La formation des adultes-ressources
Une formation pour les délégués-élèves nécessite aussi parallèlement une formation d’adultes-ressources qui pourront encadrer le conseil des élèves. Cette formation doit situer la participation dans le contexte plus général de l'éducation à la citoyenneté. Elle devrait donner des outils pour (re)travailler le Conseil des élèves comme un véritable projet de l'institution en permettant de revisiter les fondements propres au projet de participation démocratique des étudiants à travers le Conseil des élèves.

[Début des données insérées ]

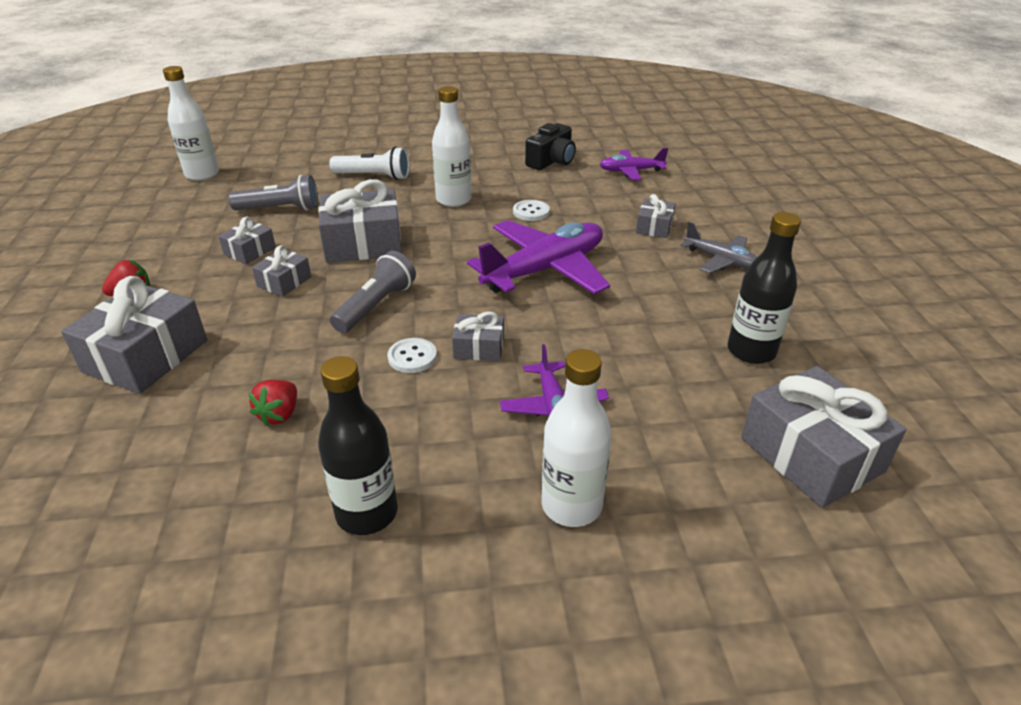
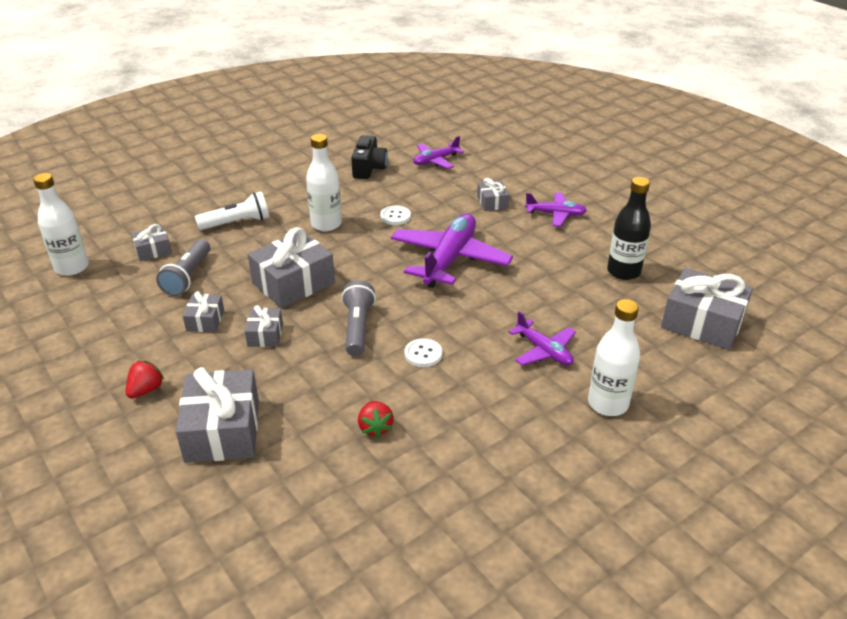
camera: 30 degrees left, 0 degrees up
grey flashlight [229,175,318,210] -> grey flashlight turned 135 degrees clockwise [156,239,210,296]
black bottle [318,356,398,535] -> none
grey gift [452,311,504,361] -> grey gift moved to [132,224,172,261]
grey plane [680,222,757,273] -> purple plane [525,192,587,227]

L’école est le lieu où les jeunes ont pour une des premières fois affaire à une institution sociale, et à des adultes extérieurs à leur cercle familial. Cette expérience précoce doit être considérée comme un facteur influençant de manière décisive leurs futures attitudes à l’égard de la Politique. Une bonne école pourrait être le lieu où les aptitudes nécessaires pour bien mener sa vie peuvent être acquises. Elle doit donc proposer un espace dans lequel de nombreuses possibilités sont offertes pour le débat politique, ainsi que pour l’acquisition de compétences sociales et démocratiques, de qualifications dont les jeunes auront besoin pour remplir leur futur rôle de citoyens informés, responsables et actifs.

 

Bénédicte Loriers 

 

(1) article 69 §2 à 9
(2) Entre rondes familles et école carrée, le choc ?!, par Danielle Mouraux, in www.changement-egalite.be.
(3)Vers une citoyenneté critique et responsable, Cécile GOUZEE, Programme Jeunesse Fondation Roi Baudouin.
(4)Enquête sur la participation des enfants et des jeunes de 10 à 18 ans, avril 2007, enquête de l’observatoire de l’enfance, de la jeunesse et de l’aide à la jeunesse de la Communauté Française, p.186.
(5)Extrait de la conclusion du rapport final de l’enquête sur la participation des enfants et des jeunes de 10 à 18 ans, avril 2007, enquête de l’observatoire de l’enfance, de la jeunesse et de l’aide à la jeunesse de la Communauté Française, p.186.
(6)typologie in « éducation à la citoyenneté démocratique. L’école : une communauté d’apprentissage de la démocratie. Etude Paneuropéenne sur la participation des élèves. »
(7) « Education à la citoyenneté démocratique 2001-2004. L’école : une communauté d’apprentissage de la démocratie. Etude Paneuropéenne sur la participation des élèves. », par Dr Karlheinz Dürr.
(8) Fascicule « Formations délégués-élèves UFAPEC ».
(9)Extrait de la circulaire n°00525 de la Communauté Française du 20 mai 2003.